March 14, 1908 [Fireside Reminiscences, Tales the Autumn Leaves Told]

The flat and predictable snippets, un-involving gags and sentimental interludes that still crowd the programme leave us bored and shifting in our seats, chatting and hoping that next little chase or prank will be better—no, less achingly bad—than the previous.

But within those very same five-minute flickering displays, over almost before our backs settle into our seats, is a kind of leftover magic, a sleight-of-eye, so to speak, the grinning urge toward original images. But even better: sometimes the grin fades, and a genuine surprise startles us into attention, or a moment of grace captivates. This goes back some ways; I am drawn once more, almost fifteen years ago, to Annabelle dancing in serpentine bliss, in almost private joy, allowing us to watch. The faces in the fire of Fireside Reminiscences begin as cliché, but they float in delicate mystery, a camera-trick that passes slowly, like winding silk, across my eyes. And the disarming sweetness of the faces framed by the leaves telling their tales, the cinematic equivalent of a child's afternoon with scissors and paper and stencil, quietly cast themselves on the surface of the screen, fall in gray tones that mirror memory itself, drifting but clear, dimming but firm, no matter how many autumns pass.

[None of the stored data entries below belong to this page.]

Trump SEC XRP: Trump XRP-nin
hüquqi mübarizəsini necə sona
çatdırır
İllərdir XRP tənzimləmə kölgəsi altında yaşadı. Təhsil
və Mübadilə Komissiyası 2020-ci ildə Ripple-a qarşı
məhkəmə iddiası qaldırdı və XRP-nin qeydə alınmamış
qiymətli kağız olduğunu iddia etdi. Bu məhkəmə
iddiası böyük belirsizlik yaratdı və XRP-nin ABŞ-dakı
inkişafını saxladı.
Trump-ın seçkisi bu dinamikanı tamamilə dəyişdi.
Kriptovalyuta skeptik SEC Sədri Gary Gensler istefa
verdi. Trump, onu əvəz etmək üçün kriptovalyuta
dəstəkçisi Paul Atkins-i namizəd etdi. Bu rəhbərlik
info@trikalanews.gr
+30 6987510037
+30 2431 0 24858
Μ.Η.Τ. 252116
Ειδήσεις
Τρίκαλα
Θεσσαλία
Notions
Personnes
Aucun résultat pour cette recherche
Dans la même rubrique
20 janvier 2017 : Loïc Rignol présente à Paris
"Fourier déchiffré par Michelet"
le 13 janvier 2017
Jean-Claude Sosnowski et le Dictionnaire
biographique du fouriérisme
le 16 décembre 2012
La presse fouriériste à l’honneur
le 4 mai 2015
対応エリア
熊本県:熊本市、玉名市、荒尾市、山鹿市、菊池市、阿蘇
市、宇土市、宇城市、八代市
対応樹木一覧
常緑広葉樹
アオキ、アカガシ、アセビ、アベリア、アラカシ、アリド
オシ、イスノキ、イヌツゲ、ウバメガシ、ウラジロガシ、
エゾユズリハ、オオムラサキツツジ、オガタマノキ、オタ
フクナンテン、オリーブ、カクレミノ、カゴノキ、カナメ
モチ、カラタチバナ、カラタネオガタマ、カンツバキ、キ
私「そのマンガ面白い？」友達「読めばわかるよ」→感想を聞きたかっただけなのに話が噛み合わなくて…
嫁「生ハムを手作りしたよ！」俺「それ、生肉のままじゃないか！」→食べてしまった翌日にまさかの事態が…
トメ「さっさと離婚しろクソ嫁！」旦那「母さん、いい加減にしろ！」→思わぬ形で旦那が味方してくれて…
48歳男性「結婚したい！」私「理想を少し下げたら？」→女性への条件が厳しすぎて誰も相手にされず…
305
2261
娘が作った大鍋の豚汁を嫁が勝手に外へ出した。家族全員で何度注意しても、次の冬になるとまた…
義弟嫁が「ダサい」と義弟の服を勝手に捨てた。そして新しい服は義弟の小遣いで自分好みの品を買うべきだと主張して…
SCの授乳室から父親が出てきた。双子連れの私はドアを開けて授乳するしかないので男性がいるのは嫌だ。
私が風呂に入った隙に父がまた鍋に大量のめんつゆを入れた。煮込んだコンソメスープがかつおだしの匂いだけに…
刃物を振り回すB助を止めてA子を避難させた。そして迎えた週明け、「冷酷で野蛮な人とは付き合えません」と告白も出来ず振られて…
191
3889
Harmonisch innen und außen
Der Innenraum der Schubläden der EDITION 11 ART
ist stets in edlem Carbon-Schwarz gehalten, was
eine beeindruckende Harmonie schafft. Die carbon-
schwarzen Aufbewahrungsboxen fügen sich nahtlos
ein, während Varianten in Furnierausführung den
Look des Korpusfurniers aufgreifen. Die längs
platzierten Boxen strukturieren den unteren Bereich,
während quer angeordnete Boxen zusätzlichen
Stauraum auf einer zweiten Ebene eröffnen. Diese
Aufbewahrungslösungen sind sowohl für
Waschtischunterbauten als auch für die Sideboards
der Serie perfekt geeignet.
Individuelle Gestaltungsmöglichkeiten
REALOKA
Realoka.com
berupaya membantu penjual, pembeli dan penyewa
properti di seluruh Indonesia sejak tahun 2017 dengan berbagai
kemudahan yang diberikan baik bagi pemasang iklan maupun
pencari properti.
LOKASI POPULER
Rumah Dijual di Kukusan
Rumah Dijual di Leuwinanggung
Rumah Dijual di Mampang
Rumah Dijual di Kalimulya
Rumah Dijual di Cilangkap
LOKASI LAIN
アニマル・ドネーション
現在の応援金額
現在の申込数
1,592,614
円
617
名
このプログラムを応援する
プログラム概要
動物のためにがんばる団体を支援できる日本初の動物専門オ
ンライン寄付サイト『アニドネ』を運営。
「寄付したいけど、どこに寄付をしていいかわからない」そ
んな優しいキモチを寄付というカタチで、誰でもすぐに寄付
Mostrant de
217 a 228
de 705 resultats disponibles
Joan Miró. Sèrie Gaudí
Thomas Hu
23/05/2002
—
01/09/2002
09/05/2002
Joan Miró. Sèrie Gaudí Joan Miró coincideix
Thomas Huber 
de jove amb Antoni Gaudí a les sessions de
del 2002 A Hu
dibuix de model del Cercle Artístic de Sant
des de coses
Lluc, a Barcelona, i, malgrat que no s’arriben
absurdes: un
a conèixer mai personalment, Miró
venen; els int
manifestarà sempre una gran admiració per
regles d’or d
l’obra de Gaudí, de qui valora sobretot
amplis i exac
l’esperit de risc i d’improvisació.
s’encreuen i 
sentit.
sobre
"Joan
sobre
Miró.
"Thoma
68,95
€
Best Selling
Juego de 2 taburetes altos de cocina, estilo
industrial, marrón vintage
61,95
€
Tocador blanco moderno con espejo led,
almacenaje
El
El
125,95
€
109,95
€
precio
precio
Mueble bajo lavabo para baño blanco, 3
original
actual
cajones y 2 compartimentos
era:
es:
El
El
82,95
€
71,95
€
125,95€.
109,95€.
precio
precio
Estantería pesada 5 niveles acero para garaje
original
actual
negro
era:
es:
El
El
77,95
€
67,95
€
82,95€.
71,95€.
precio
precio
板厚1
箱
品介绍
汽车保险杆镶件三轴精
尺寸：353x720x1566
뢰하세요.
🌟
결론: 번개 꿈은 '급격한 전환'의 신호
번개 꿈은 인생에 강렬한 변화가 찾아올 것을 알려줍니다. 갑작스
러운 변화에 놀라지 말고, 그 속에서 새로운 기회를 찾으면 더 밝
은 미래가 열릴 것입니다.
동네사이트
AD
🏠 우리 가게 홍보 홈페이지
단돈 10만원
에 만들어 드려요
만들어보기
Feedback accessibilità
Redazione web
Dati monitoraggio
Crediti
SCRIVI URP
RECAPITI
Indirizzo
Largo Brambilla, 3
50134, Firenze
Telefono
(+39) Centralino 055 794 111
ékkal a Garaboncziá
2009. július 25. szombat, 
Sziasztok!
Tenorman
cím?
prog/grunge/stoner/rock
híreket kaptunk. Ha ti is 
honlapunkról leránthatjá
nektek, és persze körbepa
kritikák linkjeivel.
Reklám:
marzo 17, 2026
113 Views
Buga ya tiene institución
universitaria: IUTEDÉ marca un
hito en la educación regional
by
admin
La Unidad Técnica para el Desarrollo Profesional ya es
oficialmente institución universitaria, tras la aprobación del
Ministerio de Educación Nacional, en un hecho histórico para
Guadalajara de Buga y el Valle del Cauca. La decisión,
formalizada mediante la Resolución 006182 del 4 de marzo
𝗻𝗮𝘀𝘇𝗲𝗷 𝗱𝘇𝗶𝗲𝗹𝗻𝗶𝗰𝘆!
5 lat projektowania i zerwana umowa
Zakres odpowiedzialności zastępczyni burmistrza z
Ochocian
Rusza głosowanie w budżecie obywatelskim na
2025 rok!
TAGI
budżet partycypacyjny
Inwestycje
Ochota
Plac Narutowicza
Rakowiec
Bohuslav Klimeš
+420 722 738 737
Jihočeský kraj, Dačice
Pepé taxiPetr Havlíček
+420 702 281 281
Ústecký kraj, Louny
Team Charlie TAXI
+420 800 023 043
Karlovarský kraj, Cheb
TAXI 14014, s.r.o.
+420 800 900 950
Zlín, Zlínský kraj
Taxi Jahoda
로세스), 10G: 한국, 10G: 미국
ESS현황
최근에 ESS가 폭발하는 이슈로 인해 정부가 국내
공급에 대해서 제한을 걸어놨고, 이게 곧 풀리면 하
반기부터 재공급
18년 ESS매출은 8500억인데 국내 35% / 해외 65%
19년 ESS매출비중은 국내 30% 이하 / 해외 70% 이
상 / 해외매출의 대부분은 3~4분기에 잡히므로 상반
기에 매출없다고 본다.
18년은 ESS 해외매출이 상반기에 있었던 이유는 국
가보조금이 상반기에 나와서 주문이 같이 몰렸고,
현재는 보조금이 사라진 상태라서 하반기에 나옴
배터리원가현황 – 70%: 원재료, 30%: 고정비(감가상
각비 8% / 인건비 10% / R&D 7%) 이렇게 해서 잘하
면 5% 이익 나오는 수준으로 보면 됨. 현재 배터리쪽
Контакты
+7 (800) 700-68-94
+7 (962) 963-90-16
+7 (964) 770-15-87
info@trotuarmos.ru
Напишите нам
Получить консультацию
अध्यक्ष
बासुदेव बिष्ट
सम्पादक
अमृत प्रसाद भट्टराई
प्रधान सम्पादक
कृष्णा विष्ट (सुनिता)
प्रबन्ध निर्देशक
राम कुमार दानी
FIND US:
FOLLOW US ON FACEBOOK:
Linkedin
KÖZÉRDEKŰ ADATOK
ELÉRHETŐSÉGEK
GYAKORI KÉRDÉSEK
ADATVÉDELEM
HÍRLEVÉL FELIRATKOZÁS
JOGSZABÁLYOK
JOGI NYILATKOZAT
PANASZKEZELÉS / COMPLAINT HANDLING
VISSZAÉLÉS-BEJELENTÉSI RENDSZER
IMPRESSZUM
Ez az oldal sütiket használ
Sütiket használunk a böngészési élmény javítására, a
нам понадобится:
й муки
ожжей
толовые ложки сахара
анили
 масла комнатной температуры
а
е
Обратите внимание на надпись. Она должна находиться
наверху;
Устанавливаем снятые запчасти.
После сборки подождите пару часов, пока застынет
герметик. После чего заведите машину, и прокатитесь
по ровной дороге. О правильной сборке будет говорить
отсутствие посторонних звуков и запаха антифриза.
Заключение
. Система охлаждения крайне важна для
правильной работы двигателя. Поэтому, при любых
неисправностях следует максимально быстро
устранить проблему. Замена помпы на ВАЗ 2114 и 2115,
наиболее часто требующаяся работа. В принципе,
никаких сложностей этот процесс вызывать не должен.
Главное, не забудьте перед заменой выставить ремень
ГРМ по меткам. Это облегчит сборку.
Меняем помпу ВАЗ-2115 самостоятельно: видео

And I know what I want: both the story and the dream, the magic trick and the séance of narrative, ghost-murmurs taking shape, three acts long—five, if things wax Shakespearean. I have heard of the Australian motion picture, more than an hour of film, based on the story of the outlaw Ned Kelly [1906]. And I'm sure America and Europe will follow—as France did last year with The Prodigal Son. I can feel cinema falling into its proper trance, a necessary ecstasy of sixty minutes and more.